Brightly colored peppers are quickly sorted, packed and then immediately cooled until they can be shipped from the Baloian Farms facility in Fresno County.
Fresh peppers, squash and other vegetables are destined for retailers across the country. But twenty years ago, the company went up in flames. Arsonists burned pallets outside and set the packing house on fire. Production came to an immediate halt but Ed Baloian vowed to keep moving forward.
Ismael Salas remembered waking up to the bad news.
"I don't believe and I see the news," said Salas. "I see all fire. I thought, maybe no more work but my boss is strong."
Ed Baloian is now 92 years old.
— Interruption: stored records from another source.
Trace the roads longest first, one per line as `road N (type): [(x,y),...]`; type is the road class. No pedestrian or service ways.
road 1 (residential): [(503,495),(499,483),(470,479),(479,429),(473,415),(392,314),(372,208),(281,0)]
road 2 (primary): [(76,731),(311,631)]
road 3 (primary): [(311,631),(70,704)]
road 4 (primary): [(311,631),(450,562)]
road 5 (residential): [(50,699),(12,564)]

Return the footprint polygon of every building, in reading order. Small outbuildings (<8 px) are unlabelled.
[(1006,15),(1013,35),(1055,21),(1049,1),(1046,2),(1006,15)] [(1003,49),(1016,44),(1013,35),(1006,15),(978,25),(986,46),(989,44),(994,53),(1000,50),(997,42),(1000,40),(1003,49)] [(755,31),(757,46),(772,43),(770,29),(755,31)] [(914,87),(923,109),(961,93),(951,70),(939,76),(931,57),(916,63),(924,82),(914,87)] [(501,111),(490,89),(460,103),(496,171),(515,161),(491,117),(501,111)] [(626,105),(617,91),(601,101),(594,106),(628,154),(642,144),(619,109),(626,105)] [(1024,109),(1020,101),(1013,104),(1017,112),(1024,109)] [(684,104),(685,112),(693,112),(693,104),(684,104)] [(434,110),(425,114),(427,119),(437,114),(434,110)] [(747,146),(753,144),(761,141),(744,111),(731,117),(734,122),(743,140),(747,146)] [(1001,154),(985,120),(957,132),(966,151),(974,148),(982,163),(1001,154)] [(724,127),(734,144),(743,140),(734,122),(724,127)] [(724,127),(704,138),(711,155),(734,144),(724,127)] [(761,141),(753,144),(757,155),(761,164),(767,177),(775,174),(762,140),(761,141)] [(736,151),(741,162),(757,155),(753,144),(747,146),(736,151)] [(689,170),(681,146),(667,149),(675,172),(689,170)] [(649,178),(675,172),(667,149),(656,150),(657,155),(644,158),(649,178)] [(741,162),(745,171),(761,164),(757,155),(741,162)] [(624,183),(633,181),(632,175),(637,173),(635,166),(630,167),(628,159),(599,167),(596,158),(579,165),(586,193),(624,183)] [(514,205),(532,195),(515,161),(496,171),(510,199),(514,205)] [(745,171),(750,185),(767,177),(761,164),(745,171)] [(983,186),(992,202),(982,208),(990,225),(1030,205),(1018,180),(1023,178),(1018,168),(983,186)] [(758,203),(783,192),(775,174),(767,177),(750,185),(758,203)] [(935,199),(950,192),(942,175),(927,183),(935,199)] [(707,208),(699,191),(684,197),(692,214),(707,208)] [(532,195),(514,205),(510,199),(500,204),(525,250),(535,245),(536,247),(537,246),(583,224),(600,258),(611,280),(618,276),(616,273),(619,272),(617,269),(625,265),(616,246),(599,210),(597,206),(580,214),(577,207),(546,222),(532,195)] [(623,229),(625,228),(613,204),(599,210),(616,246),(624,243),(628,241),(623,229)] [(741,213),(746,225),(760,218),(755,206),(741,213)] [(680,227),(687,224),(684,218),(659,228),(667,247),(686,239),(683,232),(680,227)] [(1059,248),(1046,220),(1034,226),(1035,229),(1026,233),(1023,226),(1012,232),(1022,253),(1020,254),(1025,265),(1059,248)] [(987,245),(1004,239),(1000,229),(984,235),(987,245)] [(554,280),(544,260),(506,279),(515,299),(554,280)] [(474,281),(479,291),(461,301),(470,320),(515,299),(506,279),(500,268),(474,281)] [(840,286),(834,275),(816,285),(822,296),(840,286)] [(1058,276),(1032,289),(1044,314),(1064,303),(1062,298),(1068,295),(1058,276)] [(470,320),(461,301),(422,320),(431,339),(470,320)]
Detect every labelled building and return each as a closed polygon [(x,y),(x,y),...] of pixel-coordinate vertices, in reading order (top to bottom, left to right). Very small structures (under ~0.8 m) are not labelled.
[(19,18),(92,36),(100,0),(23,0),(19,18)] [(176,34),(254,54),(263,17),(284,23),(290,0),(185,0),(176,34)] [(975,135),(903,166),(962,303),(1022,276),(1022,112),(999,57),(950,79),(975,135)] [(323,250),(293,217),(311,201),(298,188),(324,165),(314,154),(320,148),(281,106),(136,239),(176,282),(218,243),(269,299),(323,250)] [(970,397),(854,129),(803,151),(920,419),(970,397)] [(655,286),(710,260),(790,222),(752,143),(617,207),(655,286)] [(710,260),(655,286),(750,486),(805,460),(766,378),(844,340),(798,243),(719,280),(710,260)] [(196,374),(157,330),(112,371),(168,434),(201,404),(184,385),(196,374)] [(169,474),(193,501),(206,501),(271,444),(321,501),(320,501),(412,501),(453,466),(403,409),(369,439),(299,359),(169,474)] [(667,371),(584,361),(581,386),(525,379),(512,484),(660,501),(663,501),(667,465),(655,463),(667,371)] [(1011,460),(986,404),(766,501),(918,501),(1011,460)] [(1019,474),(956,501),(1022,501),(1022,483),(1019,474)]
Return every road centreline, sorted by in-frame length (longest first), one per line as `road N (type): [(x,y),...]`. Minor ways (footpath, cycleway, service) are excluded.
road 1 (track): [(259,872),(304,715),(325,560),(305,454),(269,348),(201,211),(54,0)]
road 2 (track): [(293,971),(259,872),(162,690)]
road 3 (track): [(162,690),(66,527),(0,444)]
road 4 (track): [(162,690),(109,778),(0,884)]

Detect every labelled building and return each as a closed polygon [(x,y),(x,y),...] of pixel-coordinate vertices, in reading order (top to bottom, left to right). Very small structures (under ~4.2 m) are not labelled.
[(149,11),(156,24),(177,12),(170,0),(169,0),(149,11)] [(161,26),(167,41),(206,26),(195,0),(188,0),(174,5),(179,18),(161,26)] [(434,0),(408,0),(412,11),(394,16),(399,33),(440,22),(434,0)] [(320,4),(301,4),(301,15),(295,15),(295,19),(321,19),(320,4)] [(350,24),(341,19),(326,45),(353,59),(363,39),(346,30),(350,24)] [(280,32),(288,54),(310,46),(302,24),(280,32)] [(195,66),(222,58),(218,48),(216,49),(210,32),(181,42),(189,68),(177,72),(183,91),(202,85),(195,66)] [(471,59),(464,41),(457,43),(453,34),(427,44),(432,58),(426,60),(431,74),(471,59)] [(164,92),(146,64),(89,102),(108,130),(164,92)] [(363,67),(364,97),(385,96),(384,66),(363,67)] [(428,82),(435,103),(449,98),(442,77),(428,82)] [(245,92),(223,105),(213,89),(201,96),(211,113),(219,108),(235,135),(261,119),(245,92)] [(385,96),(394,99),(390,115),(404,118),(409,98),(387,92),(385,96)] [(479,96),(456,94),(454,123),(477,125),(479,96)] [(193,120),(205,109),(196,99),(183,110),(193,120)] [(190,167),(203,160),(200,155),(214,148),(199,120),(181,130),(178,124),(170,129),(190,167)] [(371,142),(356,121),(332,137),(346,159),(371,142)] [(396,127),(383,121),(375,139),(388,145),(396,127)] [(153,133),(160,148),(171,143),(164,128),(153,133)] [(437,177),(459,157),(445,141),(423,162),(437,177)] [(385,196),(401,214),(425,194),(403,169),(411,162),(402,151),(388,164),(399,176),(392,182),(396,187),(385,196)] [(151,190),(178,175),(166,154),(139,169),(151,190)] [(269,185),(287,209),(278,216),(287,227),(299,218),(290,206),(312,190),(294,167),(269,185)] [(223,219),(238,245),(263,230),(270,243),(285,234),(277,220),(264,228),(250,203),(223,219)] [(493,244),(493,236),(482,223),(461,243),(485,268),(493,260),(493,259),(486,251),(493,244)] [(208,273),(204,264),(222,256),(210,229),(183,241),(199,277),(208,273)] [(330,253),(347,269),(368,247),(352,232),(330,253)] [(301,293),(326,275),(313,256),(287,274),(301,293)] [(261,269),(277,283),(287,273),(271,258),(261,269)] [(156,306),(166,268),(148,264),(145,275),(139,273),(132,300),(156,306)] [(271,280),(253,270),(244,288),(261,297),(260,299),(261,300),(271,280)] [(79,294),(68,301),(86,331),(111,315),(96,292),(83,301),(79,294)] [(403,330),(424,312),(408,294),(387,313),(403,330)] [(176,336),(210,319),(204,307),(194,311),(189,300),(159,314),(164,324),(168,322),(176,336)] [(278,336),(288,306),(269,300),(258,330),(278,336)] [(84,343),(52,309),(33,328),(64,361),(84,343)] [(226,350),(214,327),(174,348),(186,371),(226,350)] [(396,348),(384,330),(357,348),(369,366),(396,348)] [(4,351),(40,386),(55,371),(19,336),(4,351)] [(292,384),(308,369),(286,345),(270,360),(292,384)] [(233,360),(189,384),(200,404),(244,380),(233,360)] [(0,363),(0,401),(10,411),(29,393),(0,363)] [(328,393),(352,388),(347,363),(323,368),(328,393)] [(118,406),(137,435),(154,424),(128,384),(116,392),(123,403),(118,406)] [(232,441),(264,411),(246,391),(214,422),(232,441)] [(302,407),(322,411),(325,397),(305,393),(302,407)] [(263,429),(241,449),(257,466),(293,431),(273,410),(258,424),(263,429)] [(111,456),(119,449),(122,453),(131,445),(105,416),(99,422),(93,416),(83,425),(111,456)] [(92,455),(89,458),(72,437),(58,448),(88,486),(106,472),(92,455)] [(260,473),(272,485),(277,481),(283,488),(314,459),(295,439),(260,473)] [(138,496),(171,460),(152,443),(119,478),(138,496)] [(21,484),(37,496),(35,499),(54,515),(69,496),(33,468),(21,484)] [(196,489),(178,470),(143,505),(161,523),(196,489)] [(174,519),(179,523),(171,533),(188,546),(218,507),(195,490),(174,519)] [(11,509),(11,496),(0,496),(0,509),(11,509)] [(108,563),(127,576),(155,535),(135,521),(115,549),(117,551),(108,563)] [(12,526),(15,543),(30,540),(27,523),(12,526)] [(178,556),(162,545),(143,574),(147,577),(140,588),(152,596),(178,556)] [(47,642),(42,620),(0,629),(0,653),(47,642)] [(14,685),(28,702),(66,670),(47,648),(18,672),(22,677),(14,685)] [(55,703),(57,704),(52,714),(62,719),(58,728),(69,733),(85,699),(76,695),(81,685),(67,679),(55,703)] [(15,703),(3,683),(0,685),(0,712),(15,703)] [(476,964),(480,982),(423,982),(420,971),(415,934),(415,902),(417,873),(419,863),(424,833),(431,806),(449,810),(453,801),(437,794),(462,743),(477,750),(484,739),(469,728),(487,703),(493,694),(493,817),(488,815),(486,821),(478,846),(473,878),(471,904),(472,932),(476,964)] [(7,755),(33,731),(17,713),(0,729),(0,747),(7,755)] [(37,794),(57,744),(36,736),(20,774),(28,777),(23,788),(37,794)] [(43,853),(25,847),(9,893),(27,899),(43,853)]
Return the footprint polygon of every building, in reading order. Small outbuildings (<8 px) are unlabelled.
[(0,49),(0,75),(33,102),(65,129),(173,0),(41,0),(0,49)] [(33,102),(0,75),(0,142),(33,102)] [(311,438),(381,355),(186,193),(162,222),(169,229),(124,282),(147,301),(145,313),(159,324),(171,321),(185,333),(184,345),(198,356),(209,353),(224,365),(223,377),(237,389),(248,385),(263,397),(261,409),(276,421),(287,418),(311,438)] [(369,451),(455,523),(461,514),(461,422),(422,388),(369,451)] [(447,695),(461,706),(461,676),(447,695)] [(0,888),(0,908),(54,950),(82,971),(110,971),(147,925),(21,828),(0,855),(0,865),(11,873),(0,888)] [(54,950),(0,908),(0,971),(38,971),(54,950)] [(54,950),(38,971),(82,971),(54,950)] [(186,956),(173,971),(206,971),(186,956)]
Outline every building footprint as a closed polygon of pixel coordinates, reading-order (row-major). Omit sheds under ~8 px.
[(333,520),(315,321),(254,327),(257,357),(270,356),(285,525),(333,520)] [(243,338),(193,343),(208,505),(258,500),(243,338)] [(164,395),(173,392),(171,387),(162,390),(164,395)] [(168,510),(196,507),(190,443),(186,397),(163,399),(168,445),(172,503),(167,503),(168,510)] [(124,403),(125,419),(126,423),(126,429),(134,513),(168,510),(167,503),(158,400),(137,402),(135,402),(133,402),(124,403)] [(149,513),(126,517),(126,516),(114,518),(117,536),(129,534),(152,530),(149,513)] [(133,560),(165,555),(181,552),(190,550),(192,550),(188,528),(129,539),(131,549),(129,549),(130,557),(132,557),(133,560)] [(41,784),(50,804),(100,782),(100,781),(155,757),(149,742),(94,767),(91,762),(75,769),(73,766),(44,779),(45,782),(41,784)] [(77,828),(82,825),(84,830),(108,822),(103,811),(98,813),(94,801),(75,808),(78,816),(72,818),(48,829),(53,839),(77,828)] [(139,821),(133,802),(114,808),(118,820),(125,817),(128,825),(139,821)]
His son Tim runs the company.
"My dad made the decision that we're not going to stop," explained Tim. "We had too many people relying on us. Both employees and customers and suppliers."
A charred piece of cardboard reminds visitors the facility was "tried by fire" 20 years ago. But this week the company took workers to lunch and showed them Action News coverage of the fire. Half of them didn't know the facility burned down.
Tim added, "It was important for them to see where we've been and where we've come and how things were done before."
The work stoppage because of the fire lasted just a day. The company's rebuilding process led to an expansion they didn't know was in their future. Baloian Farms has more than doubled in size since the fire.